Only your project files are visible. Run ls /home/coder/ and you’ll see just workspace and the tool’s config directory. Nothing from your host home folder.

The first time you use a tool, you’ll need to authenticate inside the container (e.g., claude login for Claude Code). After that, the credentials are saved to the host and reused by any future container for that tool.

When you exit the shell, the container keeps running in the background. Reconnect anytime:

nebubox attach nebubox-claude-my-project

Managing Containers

Nebubox provides commands to manage the lifecycle of your containers:

# List all managed containers
nebubox list

# List only Gemini containers
nebubox list --tool gemini

# Stop a running container
nebubox stop nebubox-claude-my-project

# Remove a container entirely
nebubox remove nebubox-claude-my-project

Auth tokens persist in ~/.nebubox/auth/<tool>/ even after you remove a container.
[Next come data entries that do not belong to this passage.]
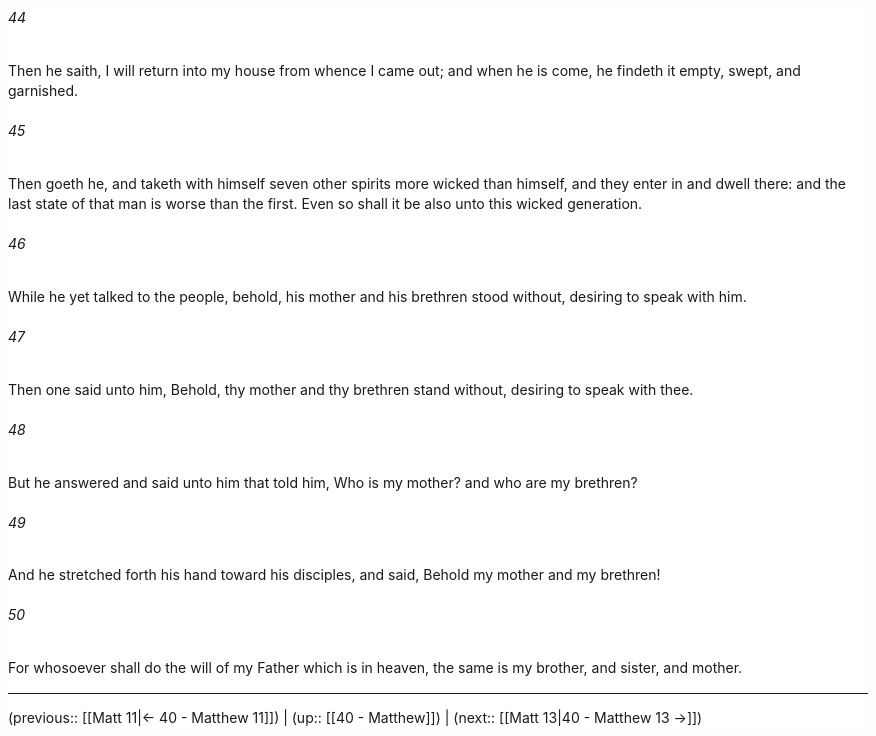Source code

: ###### 44 
Then he saith, I will return into my house from whence I came out; and when he is come, he findeth it empty, swept, and garnished. 

###### 45 
Then goeth he, and taketh with himself seven other spirits more wicked than himself, and they enter in and dwell there: and the last state of that man is worse than the first. Even so shall it be also unto this wicked generation. 

###### 46 
While he yet talked to the people, behold, his mother and his brethren stood without, desiring to speak with him. 

###### 47 
Then one said unto him, Behold, thy mother and thy brethren stand without, desiring to speak with thee. 

###### 48 
But he answered and said unto him that told him, Who is my mother? and who are my brethren? 

###### 49 
And he stretched forth his hand toward his disciples, and said, Behold my mother and my brethren! 

###### 50 
For whosoever shall do the will of my Father which is in heaven, the same is my brother, and sister, and mother.

***

(previous:: [[Matt 11|← 40 - Matthew 11]]) | (up:: [[40 - Matthew]]) | (next:: [[Matt 13|40 - Matthew 13 →]])

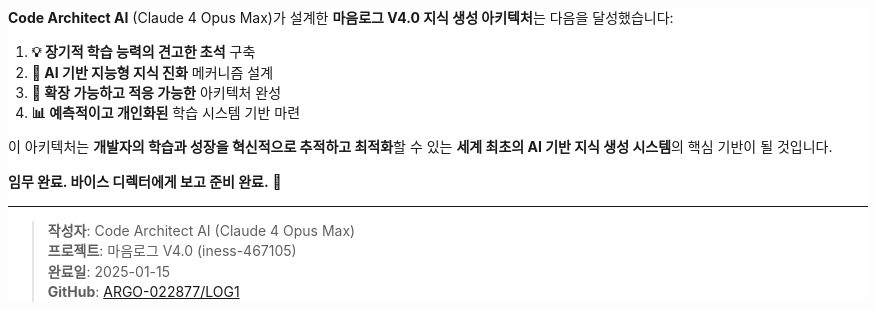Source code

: **Code Architect AI** (Claude 4 Opus Max)가 설계한 **마음로그 V4.0 지식 생성 아키텍처**는 다음을 달성했습니다:

1. **💡 장기적 학습 능력의 견고한 초석** 구축
2. **🧠 AI 기반 지능형 지식 진화** 메커니즘 설계  
3. **🚀 확장 가능하고 적응 가능한** 아키텍처 완성
4. **📊 예측적이고 개인화된** 학습 시스템 기반 마련

이 아키텍처는 **개발자의 학습과 성장을 혁신적으로 추적하고 최적화**할 수 있는 **세계 최초의 AI 기반 지식 생성 시스템**의 핵심 기반이 될 것입니다.

**임무 완료. 바이스 디렉터에게 보고 준비 완료.** 🎯

---

> **작성자**: Code Architect AI (Claude 4 Opus Max)  
> **프로젝트**: 마음로그 V4.0 (iness-467105)  
> **완료일**: 2025-01-15  
> **GitHub**: [ARGO-022877/LOG1](https://github.com/ARGO-022877/LOG1.git)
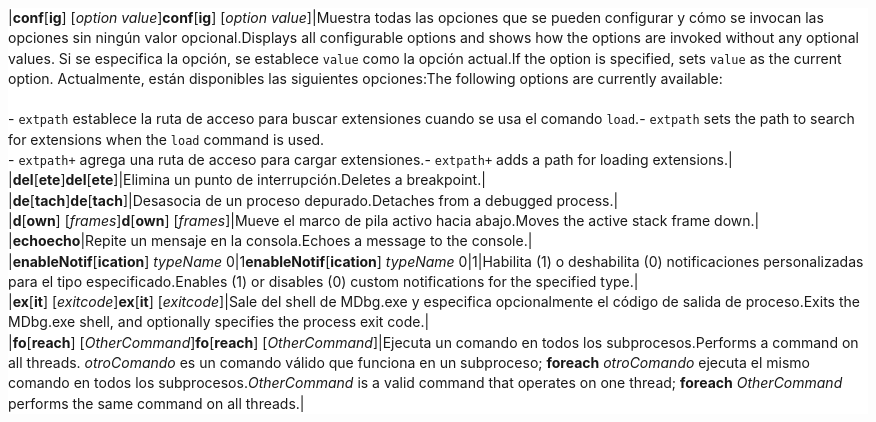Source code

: |<span data-ttu-id="2703d-137">**conf**[**ig**] [*option value*]</span><span class="sxs-lookup"><span data-stu-id="2703d-137">**conf**[**ig**] [*option value*]</span></span>|<span data-ttu-id="2703d-138">Muestra todas las opciones que se pueden configurar y cómo se invocan las opciones sin ningún valor opcional.</span><span class="sxs-lookup"><span data-stu-id="2703d-138">Displays all configurable options and shows how the options are invoked without any optional values.</span></span> <span data-ttu-id="2703d-139">Si se especifica la opción, se establece `value` como la opción actual.</span><span class="sxs-lookup"><span data-stu-id="2703d-139">If the option is specified, sets `value` as the current option.</span></span> <span data-ttu-id="2703d-140">Actualmente, están disponibles las siguientes opciones:</span><span class="sxs-lookup"><span data-stu-id="2703d-140">The following options are currently available:</span></span><br /><br /> <span data-ttu-id="2703d-141">-   `extpath` establece la ruta de acceso para buscar extensiones cuando se usa el comando `load`.</span><span class="sxs-lookup"><span data-stu-id="2703d-141">-   `extpath` sets the path to search for  extensions when the `load` command is used.</span></span><br /><span data-ttu-id="2703d-142">-   `extpath+` agrega una ruta de acceso para cargar extensiones.</span><span class="sxs-lookup"><span data-stu-id="2703d-142">-   `extpath+` adds a path for loading extensions.</span></span>|  
|<span data-ttu-id="2703d-143">**del**[**ete**]</span><span class="sxs-lookup"><span data-stu-id="2703d-143">**del**[**ete**]</span></span>|<span data-ttu-id="2703d-144">Elimina un punto de interrupción.</span><span class="sxs-lookup"><span data-stu-id="2703d-144">Deletes a breakpoint.</span></span>|  
|<span data-ttu-id="2703d-145">**de**[**tach**]</span><span class="sxs-lookup"><span data-stu-id="2703d-145">**de**[**tach**]</span></span>|<span data-ttu-id="2703d-146">Desasocia de un proceso depurado.</span><span class="sxs-lookup"><span data-stu-id="2703d-146">Detaches from a debugged process.</span></span>|  
|<span data-ttu-id="2703d-147">**d**[**own**] [*frames*]</span><span class="sxs-lookup"><span data-stu-id="2703d-147">**d**[**own**] [*frames*]</span></span>|<span data-ttu-id="2703d-148">Mueve el marco de pila activo hacia abajo.</span><span class="sxs-lookup"><span data-stu-id="2703d-148">Moves the active stack frame down.</span></span>|  
|<span data-ttu-id="2703d-149">**echo**</span><span class="sxs-lookup"><span data-stu-id="2703d-149">**echo**</span></span>|<span data-ttu-id="2703d-150">Repite un mensaje en la consola.</span><span class="sxs-lookup"><span data-stu-id="2703d-150">Echoes a message to the console.</span></span>|  
|<span data-ttu-id="2703d-151">**enableNotif**[**ication**] *typeName* 0&#124;1</span><span class="sxs-lookup"><span data-stu-id="2703d-151">**enableNotif**[**ication**] *typeName* 0&#124;1</span></span>|<span data-ttu-id="2703d-152">Habilita (1) o deshabilita (0) notificaciones personalizadas para el tipo especificado.</span><span class="sxs-lookup"><span data-stu-id="2703d-152">Enables (1) or disables (0) custom notifications for the specified type.</span></span>|  
|<span data-ttu-id="2703d-153">**ex**[**it**] [*exitcode*]</span><span class="sxs-lookup"><span data-stu-id="2703d-153">**ex**[**it**] [*exitcode*]</span></span>|<span data-ttu-id="2703d-154">Sale del shell de MDbg.exe y especifica opcionalmente el código de salida de proceso.</span><span class="sxs-lookup"><span data-stu-id="2703d-154">Exits the MDbg.exe shell, and optionally specifies the process exit code.</span></span>|  
|<span data-ttu-id="2703d-155">**fo**[**reach**] [*OtherCommand*]</span><span class="sxs-lookup"><span data-stu-id="2703d-155">**fo**[**reach**] [*OtherCommand*]</span></span>|<span data-ttu-id="2703d-156">Ejecuta un comando en todos los subprocesos.</span><span class="sxs-lookup"><span data-stu-id="2703d-156">Performs a command on all threads.</span></span> <span data-ttu-id="2703d-157">*otroComando* es un comando válido que funciona en un subproceso; **foreach** *otroComando* ejecuta el mismo comando en todos los subprocesos.</span><span class="sxs-lookup"><span data-stu-id="2703d-157">*OtherCommand* is a valid command that operates on one thread; **foreach** *OtherCommand* performs the same command on all threads.</span></span>|  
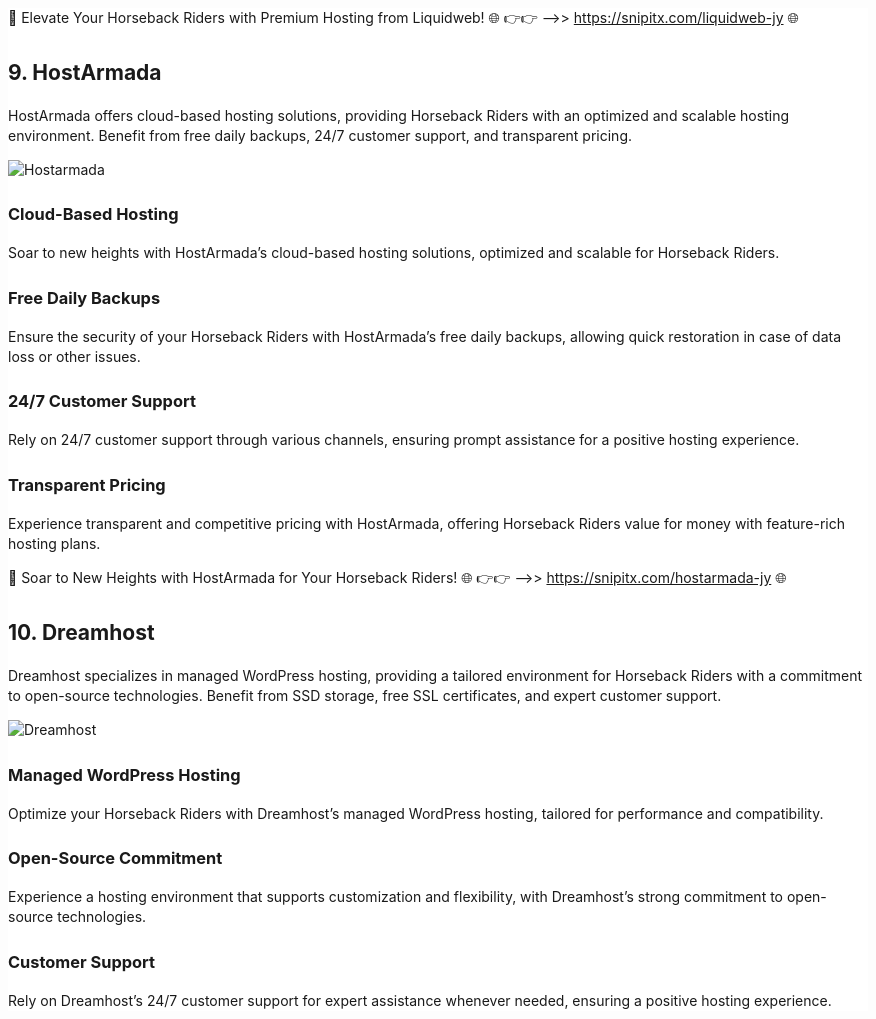 🚀 Elevate Your Horseback Riders with Premium Hosting from Liquidweb! 🌐
👉👉 -->> https://snipitx.com/liquidweb-jy 🌐

## 9. HostArmada

HostArmada offers cloud-based hosting solutions, providing Horseback Riders with an optimized and scalable hosting environment. Benefit from free daily backups, 24/7 customer support, and transparent pricing.

![Hostarmada](https://i.imgur.com/KFbdf3o.jpeg "Hostarmada Hosting")

### Cloud-Based Hosting
Soar to new heights with HostArmada’s cloud-based hosting solutions, optimized and scalable for Horseback Riders.

### Free Daily Backups
Ensure the security of your Horseback Riders with HostArmada’s free daily backups, allowing quick restoration in case of data loss or other issues.

### 24/7 Customer Support
Rely on 24/7 customer support through various channels, ensuring prompt assistance for a positive hosting experience.

### Transparent Pricing
Experience transparent and competitive pricing with HostArmada, offering Horseback Riders value for money with feature-rich hosting plans.

🚀 Soar to New Heights with HostArmada for Your Horseback Riders! 🌐
👉👉 -->> https://snipitx.com/hostarmada-jy 🌐

## 10. Dreamhost

Dreamhost specializes in managed WordPress hosting, providing a tailored environment for Horseback Riders with a commitment to open-source technologies. Benefit from SSD storage, free SSL certificates, and expert customer support.

![Dreamhost](https://i.imgur.com/rXIg8ip.jpeg "Dreamhost Hosting")

### Managed WordPress Hosting
Optimize your Horseback Riders with Dreamhost’s managed WordPress hosting, tailored for performance and compatibility.

### Open-Source Commitment
Experience a hosting environment that supports customization and flexibility, with Dreamhost’s strong commitment to open-source technologies.

### Customer Support
Rely on Dreamhost’s 24/7 customer support for expert assistance whenever needed, ensuring a positive hosting experience.
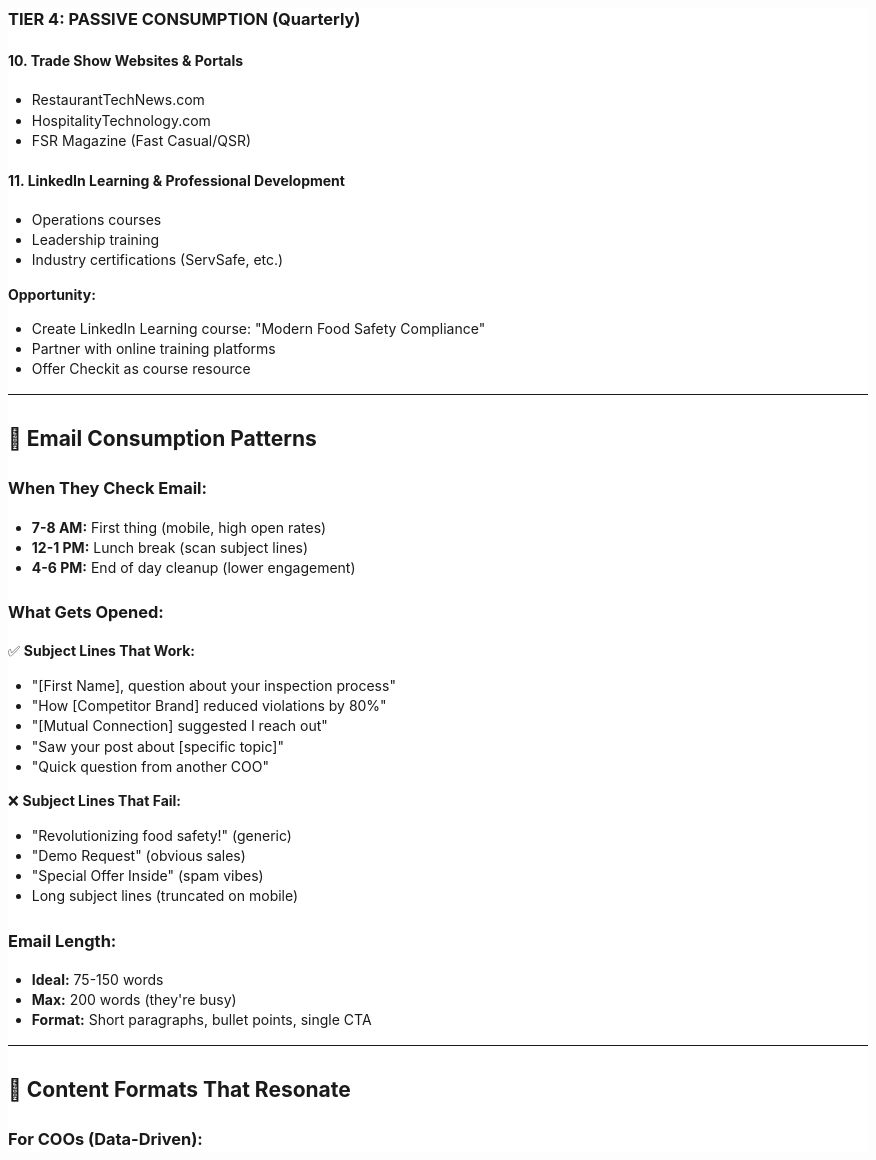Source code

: ### **TIER 4: PASSIVE CONSUMPTION (Quarterly)**

#### 10. **Trade Show Websites & Portals**
- RestaurantTechNews.com
- HospitalityTechnology.com
- FSR Magazine (Fast Casual/QSR)

#### 11. **LinkedIn Learning & Professional Development**
- Operations courses
- Leadership training
- Industry certifications (ServSafe, etc.)

**Opportunity:**
- Create LinkedIn Learning course: "Modern Food Safety Compliance"
- Partner with online training platforms
- Offer Checkit as course resource

---

## 📧 Email Consumption Patterns

### **When They Check Email:**
- **7-8 AM:** First thing (mobile, high open rates)
- **12-1 PM:** Lunch break (scan subject lines)
- **4-6 PM:** End of day cleanup (lower engagement)

### **What Gets Opened:**
✅ **Subject Lines That Work:**
- "[First Name], question about your inspection process"
- "How [Competitor Brand] reduced violations by 80%"
- "[Mutual Connection] suggested I reach out"
- "Saw your post about [specific topic]"
- "Quick question from another COO"

❌ **Subject Lines That Fail:**
- "Revolutionizing food safety!" (generic)
- "Demo Request" (obvious sales)
- "Special Offer Inside" (spam vibes)
- Long subject lines (truncated on mobile)

### **Email Length:**
- **Ideal:** 75-150 words
- **Max:** 200 words (they're busy)
- **Format:** Short paragraphs, bullet points, single CTA

---

## 🎯 Content Formats That Resonate

### **For COOs (Data-Driven):**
You won’t need to re-authenticate when you create a new one.

Supported Tools

Nebubox ships with profiles for three AI coding tools:

Tool Launch command inside container
Claude Code claude --dangerously-skip-permissions
Gemini CLI gemini --approval-mode=yolo --sandbox=false
Codex CLI codex --dangerously-bypass-approvals-and-sandbox

Each tool is defined by a profile that specifies its installation method, auth directory, and environment variables. Adding support for new tools means adding a new profile, no changes to the core logic.

Source Code

Find the complete project in this GitHub repository: nebubox. Do not forget to give it a star ⭐️ and play around with the code.

Conclusion

You can run these agents at full capability without exposing your entire machine. Nebubox wraps each tool in a Docker container where only the project directory is visible, host secrets stay out of reach, and credentials persist across sessions. If you use these tools regularly, give nebubox a try. It takes a few minutes to set up and you won’t have to think about what the agent can reach.